• [DIRECTIONS FOR THIS TASK]
Copy the material below line for line, changing nothing.

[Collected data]

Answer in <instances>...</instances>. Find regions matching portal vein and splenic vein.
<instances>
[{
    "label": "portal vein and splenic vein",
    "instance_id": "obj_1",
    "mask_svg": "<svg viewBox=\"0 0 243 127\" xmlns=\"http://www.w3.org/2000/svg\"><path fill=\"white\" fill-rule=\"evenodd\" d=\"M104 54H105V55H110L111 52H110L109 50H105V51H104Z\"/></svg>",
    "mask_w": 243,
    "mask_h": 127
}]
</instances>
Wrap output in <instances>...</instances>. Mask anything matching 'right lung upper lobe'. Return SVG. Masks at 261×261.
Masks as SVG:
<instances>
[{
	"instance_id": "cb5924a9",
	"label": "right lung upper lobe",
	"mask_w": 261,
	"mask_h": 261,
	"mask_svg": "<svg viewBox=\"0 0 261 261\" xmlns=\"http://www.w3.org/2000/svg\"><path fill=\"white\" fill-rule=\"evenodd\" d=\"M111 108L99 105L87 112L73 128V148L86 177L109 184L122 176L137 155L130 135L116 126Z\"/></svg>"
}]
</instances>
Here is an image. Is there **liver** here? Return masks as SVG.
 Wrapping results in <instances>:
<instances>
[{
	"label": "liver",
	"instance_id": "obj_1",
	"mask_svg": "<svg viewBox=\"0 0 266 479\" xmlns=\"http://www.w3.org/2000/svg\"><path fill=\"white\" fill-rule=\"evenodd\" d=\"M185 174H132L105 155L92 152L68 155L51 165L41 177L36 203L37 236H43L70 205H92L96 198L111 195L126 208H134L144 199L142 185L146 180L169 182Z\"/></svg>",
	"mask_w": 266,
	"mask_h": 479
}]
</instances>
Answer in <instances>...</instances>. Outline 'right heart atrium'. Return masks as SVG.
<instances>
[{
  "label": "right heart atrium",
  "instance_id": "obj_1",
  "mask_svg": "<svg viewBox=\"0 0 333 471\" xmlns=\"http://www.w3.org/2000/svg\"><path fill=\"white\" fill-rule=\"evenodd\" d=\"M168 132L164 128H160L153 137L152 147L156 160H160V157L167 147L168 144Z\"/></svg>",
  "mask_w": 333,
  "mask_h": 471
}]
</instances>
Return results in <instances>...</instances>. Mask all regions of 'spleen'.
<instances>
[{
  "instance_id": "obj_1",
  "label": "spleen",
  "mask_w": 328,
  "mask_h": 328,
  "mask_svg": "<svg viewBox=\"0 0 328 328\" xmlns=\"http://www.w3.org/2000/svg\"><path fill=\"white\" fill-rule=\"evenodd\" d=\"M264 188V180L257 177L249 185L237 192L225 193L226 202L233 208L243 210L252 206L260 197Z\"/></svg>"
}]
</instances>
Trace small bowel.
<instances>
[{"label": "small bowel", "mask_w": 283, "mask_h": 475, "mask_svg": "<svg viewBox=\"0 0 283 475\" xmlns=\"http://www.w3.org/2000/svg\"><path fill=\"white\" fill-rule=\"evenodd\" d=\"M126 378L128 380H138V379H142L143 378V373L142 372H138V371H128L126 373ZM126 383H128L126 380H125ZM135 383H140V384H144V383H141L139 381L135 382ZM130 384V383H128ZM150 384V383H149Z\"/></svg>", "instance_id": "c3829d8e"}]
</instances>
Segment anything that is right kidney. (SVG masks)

• [CORRECT RESPONSE]
Answer in <instances>...</instances>. Find regions matching portal vein and splenic vein.
<instances>
[{
    "label": "portal vein and splenic vein",
    "instance_id": "obj_1",
    "mask_svg": "<svg viewBox=\"0 0 243 127\" xmlns=\"http://www.w3.org/2000/svg\"><path fill=\"white\" fill-rule=\"evenodd\" d=\"M104 54H105V55H110L111 52H110L109 50H105V51H104Z\"/></svg>",
    "mask_w": 243,
    "mask_h": 127
}]
</instances>
Wrap output in <instances>...</instances>. Mask anything matching 'right lung upper lobe'. Return SVG. Masks at 261×261.
Masks as SVG:
<instances>
[{
	"instance_id": "cb5924a9",
	"label": "right lung upper lobe",
	"mask_w": 261,
	"mask_h": 261,
	"mask_svg": "<svg viewBox=\"0 0 261 261\" xmlns=\"http://www.w3.org/2000/svg\"><path fill=\"white\" fill-rule=\"evenodd\" d=\"M111 108L99 105L87 112L73 128V148L86 177L109 184L122 176L137 155L130 135L116 126Z\"/></svg>"
}]
</instances>
Here is an image. Is there **liver** here? Return masks as SVG.
 Wrapping results in <instances>:
<instances>
[{
	"label": "liver",
	"instance_id": "obj_1",
	"mask_svg": "<svg viewBox=\"0 0 266 479\" xmlns=\"http://www.w3.org/2000/svg\"><path fill=\"white\" fill-rule=\"evenodd\" d=\"M185 174H132L105 155L92 152L68 155L51 165L41 177L36 203L37 236H43L70 205H92L96 198L111 195L126 208H134L144 199L142 185L146 180L169 182Z\"/></svg>",
	"mask_w": 266,
	"mask_h": 479
}]
</instances>
Answer in <instances>...</instances>. Outline 'right heart atrium'. Return masks as SVG.
<instances>
[{
  "label": "right heart atrium",
  "instance_id": "obj_1",
  "mask_svg": "<svg viewBox=\"0 0 333 471\" xmlns=\"http://www.w3.org/2000/svg\"><path fill=\"white\" fill-rule=\"evenodd\" d=\"M168 132L164 128H160L153 137L152 147L156 160H160V157L167 147L168 144Z\"/></svg>",
  "mask_w": 333,
  "mask_h": 471
}]
</instances>
Return results in <instances>...</instances>. Mask all regions of 'spleen'.
<instances>
[{
  "instance_id": "obj_1",
  "label": "spleen",
  "mask_w": 328,
  "mask_h": 328,
  "mask_svg": "<svg viewBox=\"0 0 328 328\" xmlns=\"http://www.w3.org/2000/svg\"><path fill=\"white\" fill-rule=\"evenodd\" d=\"M264 188V180L257 177L249 185L237 192L225 193L226 202L233 208L243 210L252 206L260 197Z\"/></svg>"
}]
</instances>
Trace small bowel.
<instances>
[{"label": "small bowel", "mask_w": 283, "mask_h": 475, "mask_svg": "<svg viewBox=\"0 0 283 475\" xmlns=\"http://www.w3.org/2000/svg\"><path fill=\"white\" fill-rule=\"evenodd\" d=\"M126 378L128 380H138V379H142L143 378V373L142 372H138V371H128L126 373ZM126 383H128L126 380H125ZM135 383H140V384H144V383H141L139 381L135 382ZM130 384V383H128ZM150 384V383H149Z\"/></svg>", "instance_id": "c3829d8e"}]
</instances>
Segment anything that is right kidney. (SVG masks)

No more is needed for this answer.